Exercise.
Work out how many lines in this listing hold the word "down", and give the number with nothing added.

Input material.
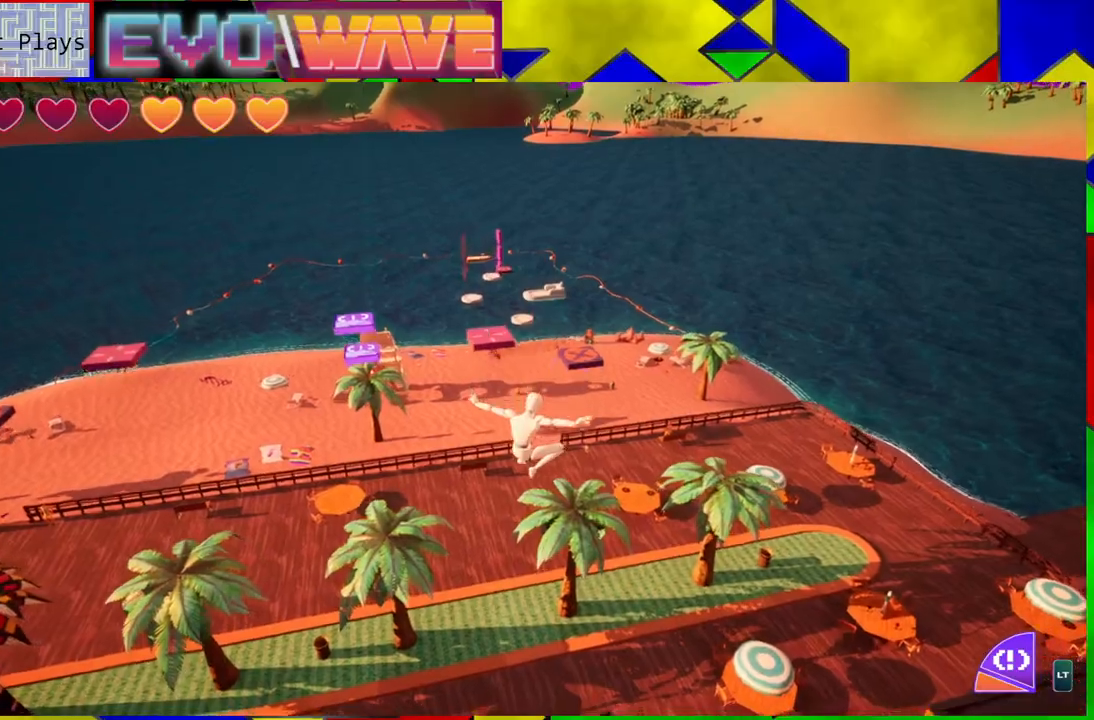
{"buttons": ["Y"], "left_stick": "up", "right_stick": "center", "events": [[100, "Y", "down"]]}
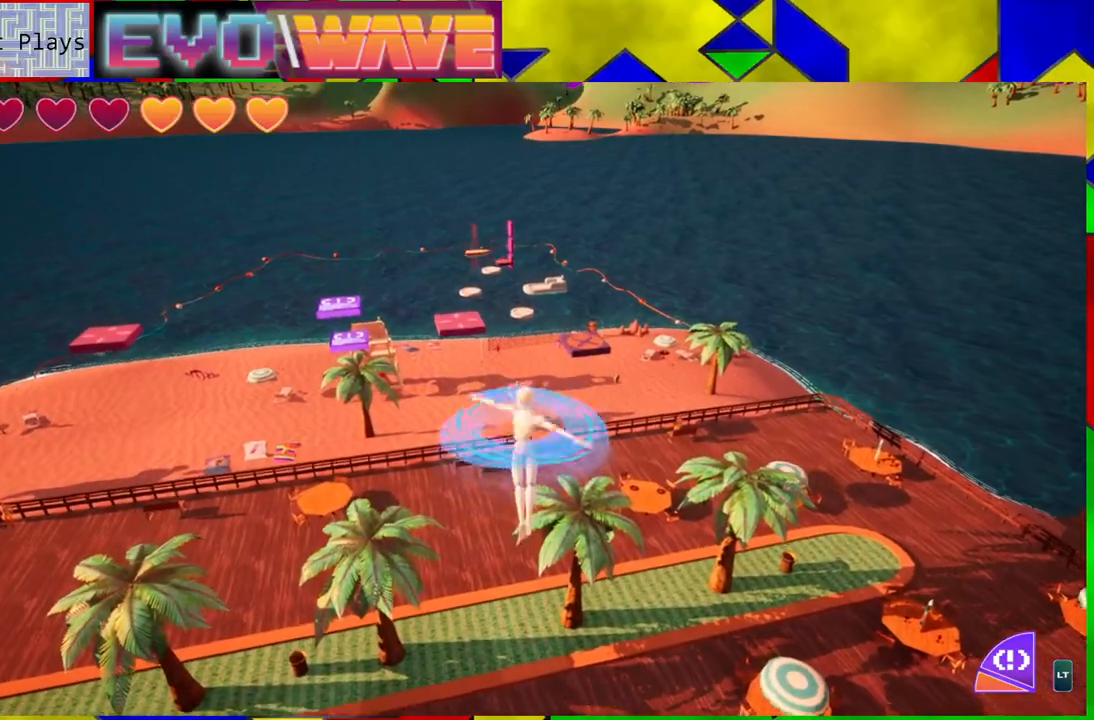
{"buttons": ["Y"], "left_stick": "up", "right_stick": "center", "events": []}
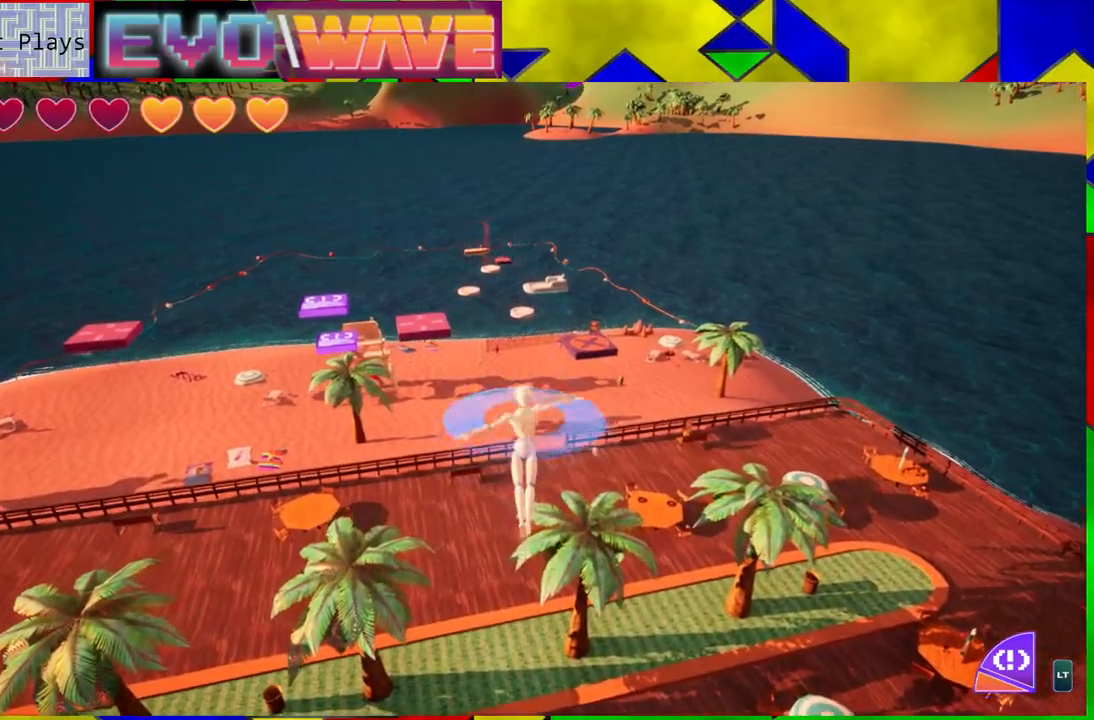
{"buttons": ["Y"], "left_stick": "up", "right_stick": "center", "events": []}
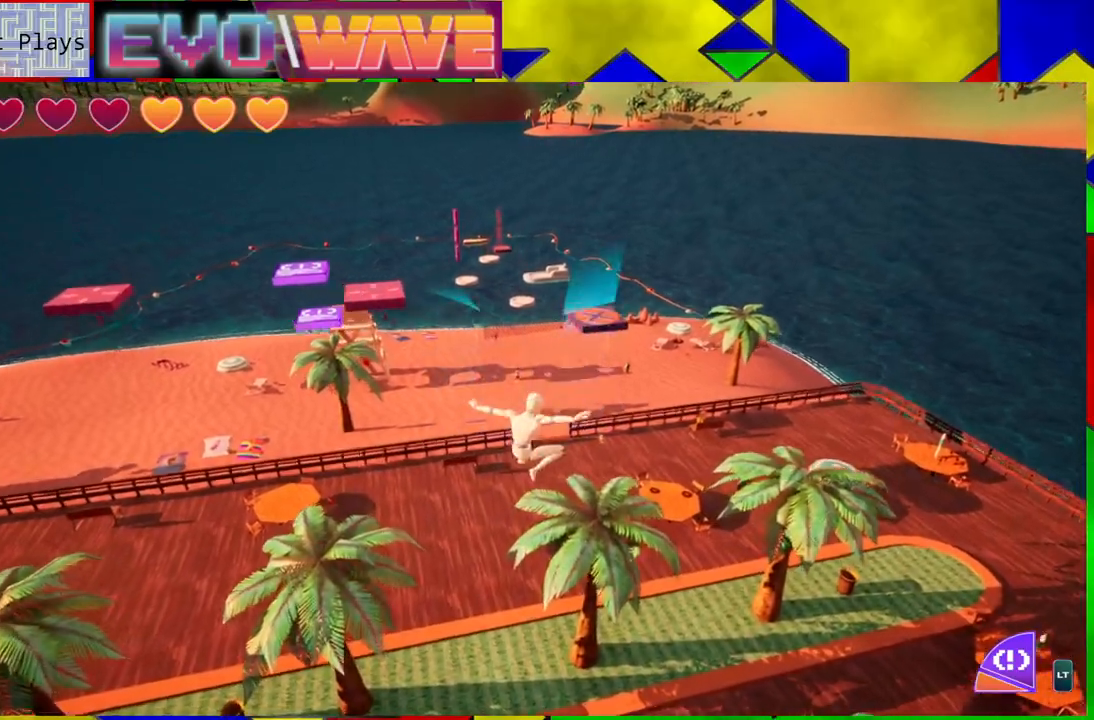
{"buttons": ["Y"], "left_stick": "up", "right_stick": "center", "events": [[133, "Y", "up"], [367, "Y", "down"]]}
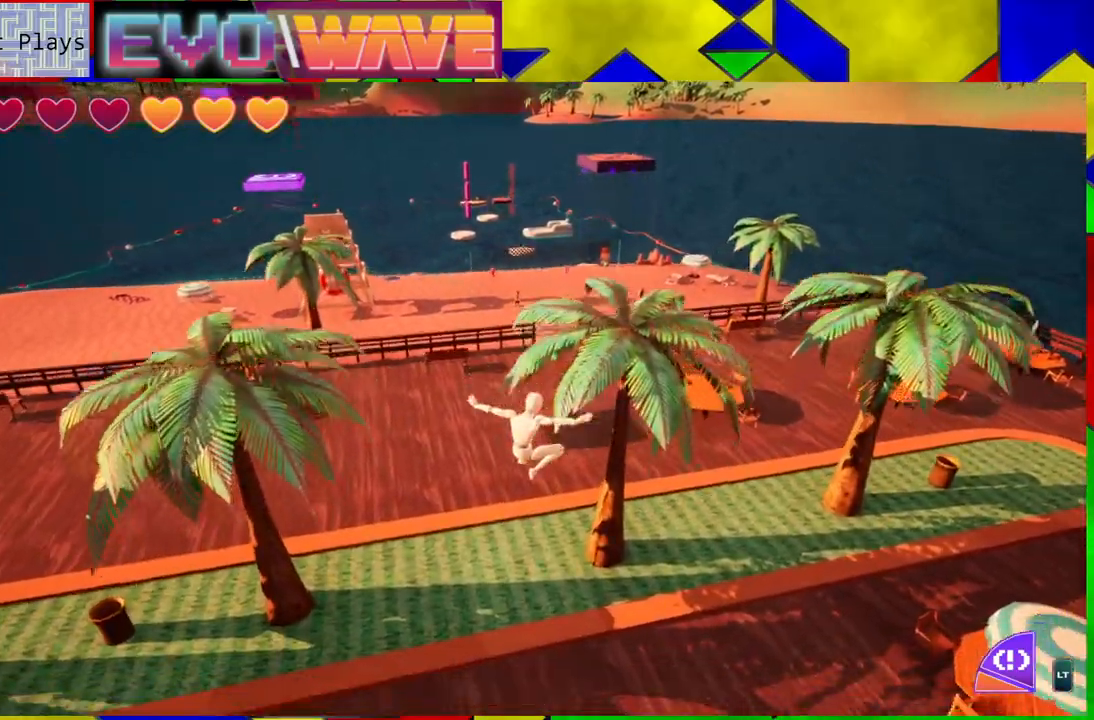
{"buttons": ["B"], "left_stick": "up", "right_stick": "center", "events": [[200, "Y", "up"], [283, "B", "down"]]}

Written answer.
3